Oh, this is good.  I needed that laugh.

It would be BETTER (for the customer) if this company just sent an email that said, "If you reply to this email, we won't get it.  We don't know off hand who WILL get it, and we just simply don't care what you have to say to us."

Hahahahahaha


----------



## Bob Hubbard (Mar 21, 2008)

I get emails with that domain all the time.


----------



## Xue Sheng (Mar 21, 2008)

You are really only as safe as the idiot who has your address.

We had an incident where someone had the rights to get specific addresses and they were suppose to be confidential and they turned around a did a mass e-mail to everyone on the list plus a few others and BINGO spam away. 

Damage control on that one was sooooo much fun.


----------



## newGuy12 (Mar 21, 2008)

There's some pretty funny comments on slashdot about it.  The best one is this:

Say a company uses the return address 'merrilllynch@donotreply.com'.  Then, the guy who runs owns this domain configures his email server to auto-reply to all of the email sent to that address -- with the goatse picture in it.

Do you think that some starched white shirt would get a coffee stain over that?


----------



## Bob Hubbard (Mar 21, 2008)

Can't reply, too busy configuring a mail server....


----------



## shesulsa (Mar 21, 2008)

newGuy12 said:


> There's some pretty funny comments on slashdot about it.  The best one is this:
> 
> Say a company uses the return address 'merrilllynch@donotreply.com'.  Then, the guy who runs owns this domain configures his email server to auto-reply to all of the email sent to that address -- with the goatse picture in it.
> 
> Do you think that some starched white shirt would get a coffee stain over that?





Bob Hubbard said:


> Can't reply, too busy configuring a mail server....


:LFAO:


----------



## crushing (Mar 21, 2008)

WTF?  Why wouldn't they use donotreply@[I]mydomain[/I].com?  SO STUPID!!!!!


----------



## Carol (Mar 21, 2008)

crushing said:


> WTF?  Why wouldn't they use donotreply@[I]mydomain[/I].com?  SO STUPID!!!!!

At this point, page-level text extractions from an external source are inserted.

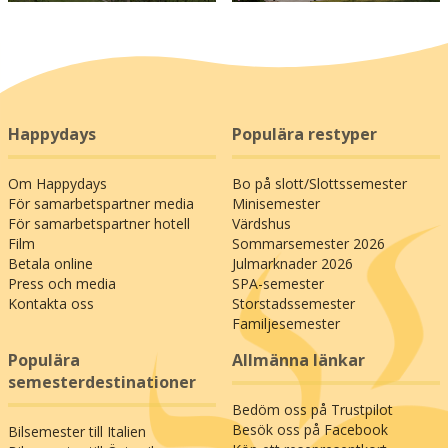
Happydays
Populära restyper
Om Happydays
Bo på slott/Slottssemester
För samarbetspartner media
Minisemester
För samarbetspartner hotell
Värdshus
Film
Sommarsemester 2026
Betala online
Julmarknader 2026
Press och media
SPA-semester
Kontakta oss
Storstadssemester
Familjesemester
Populära
Allmänna länkar
semesterdestinationer
Bedöm oss på Trustpilot
Besök oss på Facebook
Bilsemester till Italien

Not everyone can be telecom geniuses.  Only the few and the proud...


----------



## newGuy12 (Mar 21, 2008)

crushing said:


> WTF?  Why wouldn't they use donotreply@[I]mydomain[/I].com?  SO STUPID!!!!!



Yes, freaking idiots.

This is why it would be so funny if the guy who does on the domain did the 'auto-reply'.  Consider -- the company, for example, Merrill - Lynch -- sends this representative an email, basically saying (in "business - speak") -- "You will no longer be covered by our insurance, we are dropping you".

Then, this bloke responds to the email, saying something like, "But I don't undertand this -- I have paid the bill and have been insured by you for 10 years, blah, blah", you know,...


...and then the customer gets the REPLY back, with some big goatse picture there.  Now, if he was clueless enough to reply to the original email, he's now thinking, -- What kind of #### *morons* are working there?  First they drop my coverage, and now they show me this big picture of this man's *** in the email! 

"I will now call them on the telephone, I'll let them know who they are dealing with and straighten this thing out once and for all, they do not know who they are dealing with, but they will soon learn!"

Let this happen about 20 times.  Before long, there will be suits in this company who will try to reproduce the error.  They will make up some temporary email account, and send then have a company email sent to it, with this spooffed return address.  The fancy head guy will then reply, and then HE will get his picture of a buttocks right there!  

Oh, yes,

That would make a meeting get called right now.  Someone would be talking to someone important in that company real soon about that one!  Oh, yes.


----------



## newGuy12 (Mar 21, 2008)

Hahaha!

Yeah, just put on the reply, "Well, we really value your business, see, and let us demonstrate..."

"We really value it, and you can kiss us right here, Mr!"

Hahahahahaha!!!


----------